* [YOUR ASSIGNMENT]:
Search the data for the word "incluir" and copy each line that has it.

Source records:
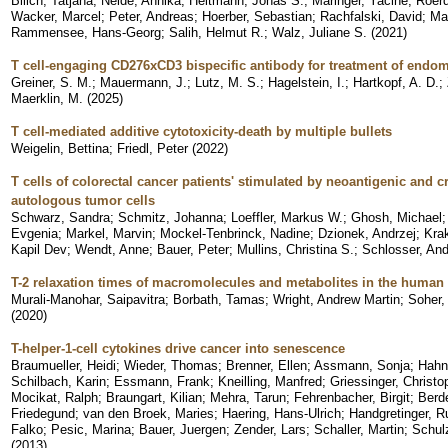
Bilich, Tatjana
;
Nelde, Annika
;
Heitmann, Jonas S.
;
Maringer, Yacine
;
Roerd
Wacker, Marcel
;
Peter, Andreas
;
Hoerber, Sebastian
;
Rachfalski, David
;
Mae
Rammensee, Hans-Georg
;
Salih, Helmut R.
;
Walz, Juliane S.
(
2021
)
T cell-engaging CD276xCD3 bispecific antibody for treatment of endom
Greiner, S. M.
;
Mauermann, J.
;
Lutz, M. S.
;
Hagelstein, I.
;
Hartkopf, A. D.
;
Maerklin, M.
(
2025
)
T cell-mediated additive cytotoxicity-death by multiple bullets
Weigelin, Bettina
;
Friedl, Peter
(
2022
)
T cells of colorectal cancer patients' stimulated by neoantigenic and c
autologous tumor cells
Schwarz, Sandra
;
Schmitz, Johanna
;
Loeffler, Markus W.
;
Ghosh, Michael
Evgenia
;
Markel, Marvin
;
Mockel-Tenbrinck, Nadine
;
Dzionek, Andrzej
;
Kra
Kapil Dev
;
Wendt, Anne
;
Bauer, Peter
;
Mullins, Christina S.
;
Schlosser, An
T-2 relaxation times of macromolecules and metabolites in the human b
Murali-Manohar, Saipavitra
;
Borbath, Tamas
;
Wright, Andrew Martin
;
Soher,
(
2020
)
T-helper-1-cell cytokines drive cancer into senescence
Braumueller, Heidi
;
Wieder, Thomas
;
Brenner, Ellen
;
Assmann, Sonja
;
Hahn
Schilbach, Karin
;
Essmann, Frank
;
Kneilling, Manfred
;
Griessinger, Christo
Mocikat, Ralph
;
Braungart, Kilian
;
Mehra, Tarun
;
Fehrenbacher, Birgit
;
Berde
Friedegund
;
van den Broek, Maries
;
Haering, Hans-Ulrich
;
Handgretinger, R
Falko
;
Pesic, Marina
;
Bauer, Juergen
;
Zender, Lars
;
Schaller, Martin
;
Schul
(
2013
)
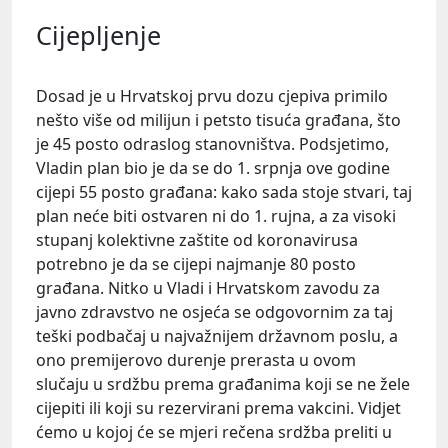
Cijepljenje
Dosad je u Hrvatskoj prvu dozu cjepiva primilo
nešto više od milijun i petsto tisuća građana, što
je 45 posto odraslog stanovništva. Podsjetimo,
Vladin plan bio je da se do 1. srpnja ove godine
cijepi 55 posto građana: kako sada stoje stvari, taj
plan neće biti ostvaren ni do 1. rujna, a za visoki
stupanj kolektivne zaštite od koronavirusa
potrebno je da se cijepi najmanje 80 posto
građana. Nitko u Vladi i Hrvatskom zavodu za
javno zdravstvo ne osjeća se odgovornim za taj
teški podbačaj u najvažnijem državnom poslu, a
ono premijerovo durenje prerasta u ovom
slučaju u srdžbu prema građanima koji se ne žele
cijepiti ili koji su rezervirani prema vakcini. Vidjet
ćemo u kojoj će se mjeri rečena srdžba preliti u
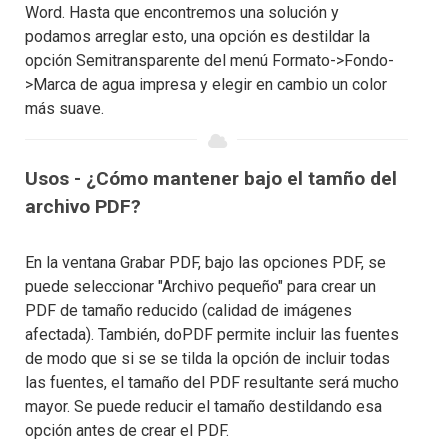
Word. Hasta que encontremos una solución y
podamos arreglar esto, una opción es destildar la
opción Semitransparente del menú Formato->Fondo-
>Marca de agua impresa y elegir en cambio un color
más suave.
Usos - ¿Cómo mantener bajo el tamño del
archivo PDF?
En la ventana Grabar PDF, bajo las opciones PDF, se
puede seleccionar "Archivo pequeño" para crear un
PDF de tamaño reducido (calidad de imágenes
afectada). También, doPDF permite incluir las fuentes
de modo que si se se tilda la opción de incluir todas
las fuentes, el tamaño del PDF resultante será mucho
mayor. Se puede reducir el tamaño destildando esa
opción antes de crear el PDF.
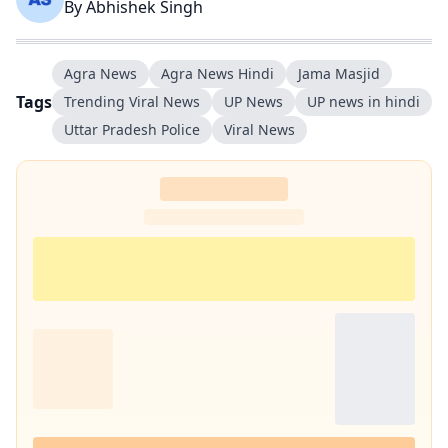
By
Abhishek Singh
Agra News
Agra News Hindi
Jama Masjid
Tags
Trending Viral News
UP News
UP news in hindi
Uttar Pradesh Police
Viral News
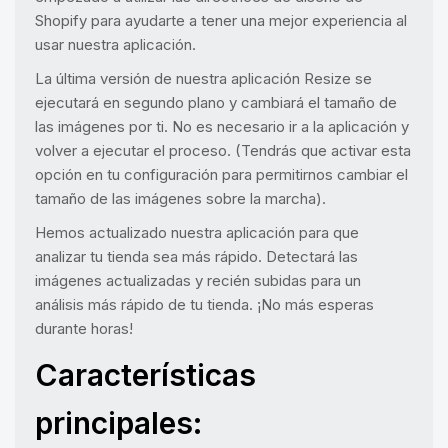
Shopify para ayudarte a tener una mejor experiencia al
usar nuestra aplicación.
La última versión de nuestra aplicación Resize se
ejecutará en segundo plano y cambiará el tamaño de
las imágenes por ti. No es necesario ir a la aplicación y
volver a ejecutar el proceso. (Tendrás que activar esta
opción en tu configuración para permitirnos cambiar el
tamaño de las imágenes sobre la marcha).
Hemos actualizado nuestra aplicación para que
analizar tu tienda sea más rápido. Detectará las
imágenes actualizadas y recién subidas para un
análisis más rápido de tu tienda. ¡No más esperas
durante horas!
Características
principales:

* [RESPONSE FOR THIS EXERCISE]:
afectada). También, doPDF permite incluir las fuentes
de modo que si se se tilda la opción de incluir todas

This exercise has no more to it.